=== Job item ===
Line tally for the word "света": count the lines below that contain it and reply with the number alone.

╭─ Given records

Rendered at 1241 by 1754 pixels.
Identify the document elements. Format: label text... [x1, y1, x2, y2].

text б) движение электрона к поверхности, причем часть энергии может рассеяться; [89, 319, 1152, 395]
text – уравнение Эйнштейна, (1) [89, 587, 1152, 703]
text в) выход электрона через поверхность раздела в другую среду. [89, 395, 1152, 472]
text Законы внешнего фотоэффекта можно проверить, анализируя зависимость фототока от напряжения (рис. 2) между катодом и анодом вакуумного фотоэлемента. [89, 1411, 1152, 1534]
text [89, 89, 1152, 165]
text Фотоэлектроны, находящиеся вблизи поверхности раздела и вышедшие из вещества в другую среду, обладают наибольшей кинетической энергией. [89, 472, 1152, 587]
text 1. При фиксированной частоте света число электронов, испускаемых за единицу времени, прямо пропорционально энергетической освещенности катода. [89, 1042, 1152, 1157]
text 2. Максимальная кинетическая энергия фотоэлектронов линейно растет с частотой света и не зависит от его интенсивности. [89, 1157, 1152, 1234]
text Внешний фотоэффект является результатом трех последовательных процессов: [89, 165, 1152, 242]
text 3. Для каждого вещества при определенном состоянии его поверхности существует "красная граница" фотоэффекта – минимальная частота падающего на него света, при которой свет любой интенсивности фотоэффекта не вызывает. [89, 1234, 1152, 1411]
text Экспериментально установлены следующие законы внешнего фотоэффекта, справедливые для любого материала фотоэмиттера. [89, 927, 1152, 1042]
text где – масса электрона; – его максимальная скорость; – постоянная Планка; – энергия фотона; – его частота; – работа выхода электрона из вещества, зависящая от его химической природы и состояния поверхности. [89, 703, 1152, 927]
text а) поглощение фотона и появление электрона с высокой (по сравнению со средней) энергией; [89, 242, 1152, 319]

╰─

=== Your solution ===
3